David Boies: Why I Took the Case
By David Boies
Boies, Schiller & Flexner’s chairman writes about his reasons for joining former rival Ted Olson in the lawsuit that led to a court decision ending California’s ban on same-sex marriage, a decision that the Supreme Court upheld in June 2013.
The case Ted proposed was an opportunity to confront, and hopefully eliminate, the core of antigay bias. In a sense it was not a proposal I was free to immediately accept. The case would, I knew, require a great deal of my time and my firm’s resources – time and resources for which I was aware our plaintiffs could not begin to pay. I also knew that the nature of the case would arouse fierce and passionate opposition, and that there would be a fringe that would direct their anger at my family as well as myself. (During Bush v. Gore death threats against my youngest son, Alexander, had been called in to his elementary school, and many were made against me.)
Fortunately, when I discussed the case with my wife Mary, my children, and my partners at Boies, Schiller & Flexner, later that day, I found that they were as determined as I was that this was a case we should accept. Although the American Foundation for Equal Rights, which was sponsoring the litigation, had offered a partial payment, Jonathan Schiller, Donald Flexner, and my other partners agreed that we would take the case entirely without a fee.
I soon discovered that many in the gay community, including most of those who had long led the fight for equality, were adamantly opposed to our proposed lawsuit to challenge Proposition 8. They did not, of course, oppose our objective, but believed that the time was too soon, that the federal courts were too conservative, that we would lose, and that in losing we risked setting back the movement.
Coming as they did from people who had worked much longer and risked much more in the battle for equal rights than I had, those concerns were entitled to respect. I nevertheless decided it was right to proceed for four reasons.

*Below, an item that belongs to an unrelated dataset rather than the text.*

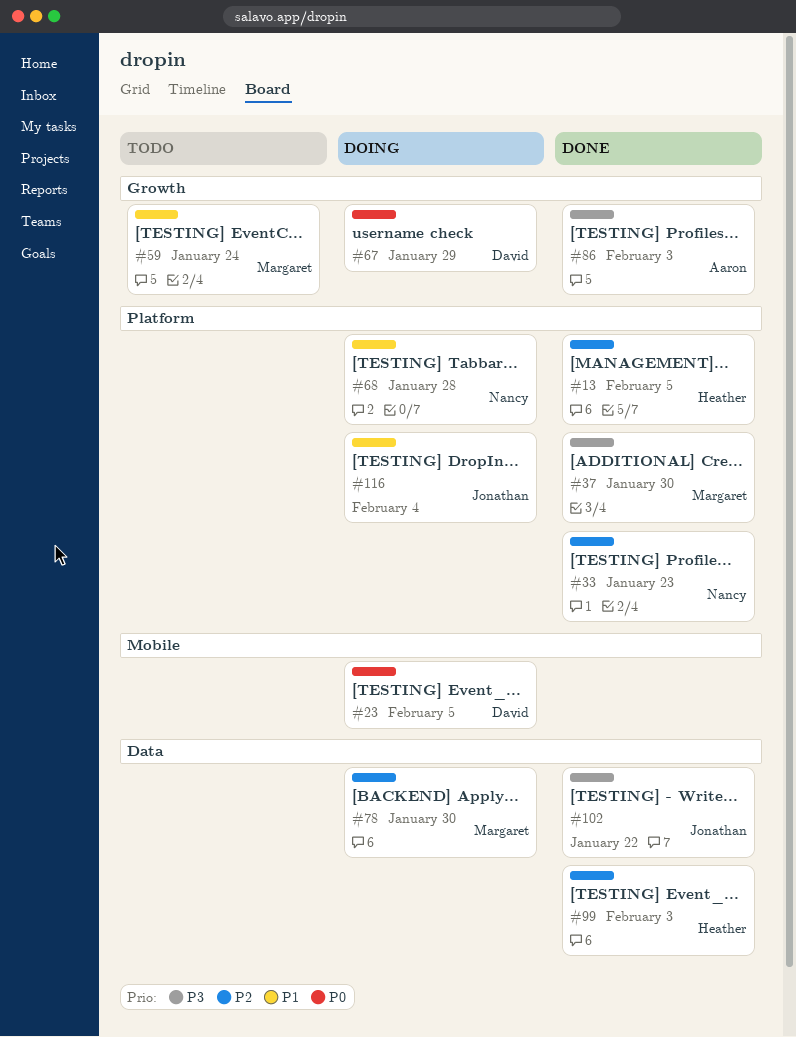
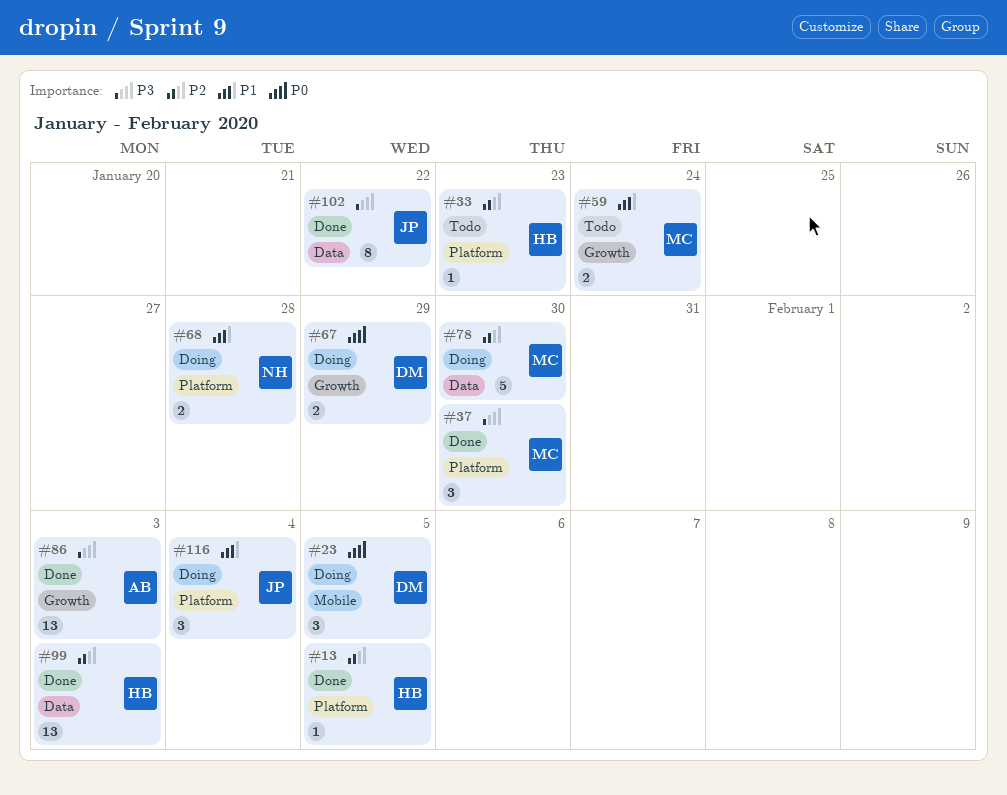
#33, status: Done -> Todo
#33, owner: Nancy -> Heather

First, I believed we would win. This was not a case where we were asking the courts to recognize a new right, merely to hold that an established right could not be withheld based on sexual orientation. The combination of Loving and Lawrence, together with numerous Supreme Court decisions holding unconstitutional state laws barring marriages by imprisoned felons and people who had abused a prior marriage, were compelling. Even as staunch an opponent as Justice Scalia seemed to recognize the inevitability.
Second, both our individual plaintiffs and tens of thousands of couples like them in California wanted to exercise what they and we believed to be their constitutional right to marry. I did not know how to tell them this was not their time, that only future generations could enjoy that right.
Third, I believed that simply bringing this case, and the national discussion it would engender, would advance the cause of equality and public support for it. The opposition to marriage equality did not have arguments that could withstand scrutiny. They had a tautological bumper sticker (MARRIAGE IS BETWEEN A MAN AND A WOMAN) and a religious belief (“God forbids gay marriage”) that, however sincerely held, was barred by the First Amendment as a basis for legal decisions. In part because of our reputations (and our “odd couple” relationship that I knew would make good copy), I felt that Ted and I could bring this issue to mainstream America, and I believed that when we did, the common sense and fairness of the American people would do the rest.
Fourth, we believed there was no way that a federal constitutional challenge could be avoided. If we didn’t bring this case for these plaintiffs, someone else would do so for other plaintiffs. It was essential that the case that was decided first be prepared, tried, and presented on appeal as perfectly as possible. With our experience, and with the unparalleled resources our two firms offered, we were confident that we could prepare, try, and appeal the case as well as, and probably better than, any alternative team.
A few times, I asked myself whether my desire to accept this case, and to do so with Ted, was causing me to too quickly dismiss the arguments of those who counseled caution. Each time I concluded this was the right case, in the right place, at the right time, and that Ted and I and our team were the right lawyers to bring it.